▶ WHAT IS NEEDED
Put the lines of the extracted text, from the line with "Here’s what to" to the line with "Former President Talon", into a numbered list, leaving out any blank lines. Include both of those lines and nothing outside that span.

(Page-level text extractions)
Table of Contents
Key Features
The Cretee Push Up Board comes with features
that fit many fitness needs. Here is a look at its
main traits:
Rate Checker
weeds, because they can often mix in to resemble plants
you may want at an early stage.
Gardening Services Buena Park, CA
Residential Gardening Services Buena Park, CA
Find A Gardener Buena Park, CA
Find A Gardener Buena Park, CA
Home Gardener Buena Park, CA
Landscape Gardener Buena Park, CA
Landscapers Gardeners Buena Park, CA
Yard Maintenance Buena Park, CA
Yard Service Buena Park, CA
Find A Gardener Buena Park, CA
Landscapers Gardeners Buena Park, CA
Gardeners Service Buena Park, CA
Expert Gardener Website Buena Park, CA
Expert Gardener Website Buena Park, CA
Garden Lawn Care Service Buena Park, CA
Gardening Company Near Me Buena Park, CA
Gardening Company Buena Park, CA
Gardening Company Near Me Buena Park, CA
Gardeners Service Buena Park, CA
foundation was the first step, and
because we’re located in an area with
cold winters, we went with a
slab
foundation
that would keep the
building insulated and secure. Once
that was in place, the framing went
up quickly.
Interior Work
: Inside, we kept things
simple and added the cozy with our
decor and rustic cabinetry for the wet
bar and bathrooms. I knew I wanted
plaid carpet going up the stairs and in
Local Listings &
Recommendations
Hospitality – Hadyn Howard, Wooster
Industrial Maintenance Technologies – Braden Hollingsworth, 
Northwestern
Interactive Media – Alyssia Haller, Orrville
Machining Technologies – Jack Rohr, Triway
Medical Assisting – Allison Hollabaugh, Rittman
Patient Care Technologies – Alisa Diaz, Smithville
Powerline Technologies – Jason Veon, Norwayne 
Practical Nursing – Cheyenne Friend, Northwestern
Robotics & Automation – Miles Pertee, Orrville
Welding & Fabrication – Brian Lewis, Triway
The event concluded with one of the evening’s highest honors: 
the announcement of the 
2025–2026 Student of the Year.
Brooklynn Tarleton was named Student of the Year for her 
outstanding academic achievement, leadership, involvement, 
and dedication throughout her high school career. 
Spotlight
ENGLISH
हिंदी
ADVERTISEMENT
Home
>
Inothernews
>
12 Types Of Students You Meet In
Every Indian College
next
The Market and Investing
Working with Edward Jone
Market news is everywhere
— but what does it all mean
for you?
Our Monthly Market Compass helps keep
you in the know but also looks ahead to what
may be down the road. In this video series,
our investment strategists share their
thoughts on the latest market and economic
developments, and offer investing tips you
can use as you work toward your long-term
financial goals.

==

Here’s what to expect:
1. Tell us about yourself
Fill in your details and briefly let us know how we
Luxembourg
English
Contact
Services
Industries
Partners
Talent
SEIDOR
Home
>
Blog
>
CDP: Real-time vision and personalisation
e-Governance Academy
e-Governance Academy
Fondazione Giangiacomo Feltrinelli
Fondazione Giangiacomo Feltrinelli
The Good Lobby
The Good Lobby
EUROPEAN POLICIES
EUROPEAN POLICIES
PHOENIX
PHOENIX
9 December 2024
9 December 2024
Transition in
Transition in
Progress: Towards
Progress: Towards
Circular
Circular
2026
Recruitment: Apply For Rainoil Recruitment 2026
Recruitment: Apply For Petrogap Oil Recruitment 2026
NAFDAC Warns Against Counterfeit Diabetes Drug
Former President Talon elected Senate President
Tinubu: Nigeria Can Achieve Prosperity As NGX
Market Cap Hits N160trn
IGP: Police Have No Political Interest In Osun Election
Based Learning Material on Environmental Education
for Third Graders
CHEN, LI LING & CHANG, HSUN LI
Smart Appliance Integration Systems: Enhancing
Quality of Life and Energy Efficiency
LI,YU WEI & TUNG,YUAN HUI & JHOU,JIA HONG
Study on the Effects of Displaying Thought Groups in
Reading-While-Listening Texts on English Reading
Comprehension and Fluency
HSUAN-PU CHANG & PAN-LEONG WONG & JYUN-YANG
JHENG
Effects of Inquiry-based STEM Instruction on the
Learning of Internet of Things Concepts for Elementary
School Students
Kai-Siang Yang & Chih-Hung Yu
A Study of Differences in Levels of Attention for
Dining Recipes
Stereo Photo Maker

▶ WRITTEN RESPONSE
1. Here’s what to expect:
2. 1. Tell us about yourself
3. Fill in your details and briefly let us know how we
4. Luxembourg
5. English
6. Contact
7. Services
8. Industries
9. Partners
10. Talent
11. SEIDOR
12. Home
13. >
14. Blog
15. >
16. CDP: Real-time vision and personalisation
17. e-Governance Academy
18. e-Governance Academy
19. Fondazione Giangiacomo Feltrinelli
20. Fondazione Giangiacomo Feltrinelli
21. The Good Lobby
22. The Good Lobby
23. EUROPEAN POLICIES
24. EUROPEAN POLICIES
25. PHOENIX
26. PHOENIX
27. 9 December 2024
28. 9 December 2024
29. Transition in
30. Transition in
31. Progress: Towards
32. Progress: Towards
33. Circular
34. Circular
35. 2026
36. Recruitment: Apply For Rainoil Recruitment 2026
37. Recruitment: Apply For Petrogap Oil Recruitment 2026
38. NAFDAC Warns Against Counterfeit Diabetes Drug
39. Former President Talon elected Senate President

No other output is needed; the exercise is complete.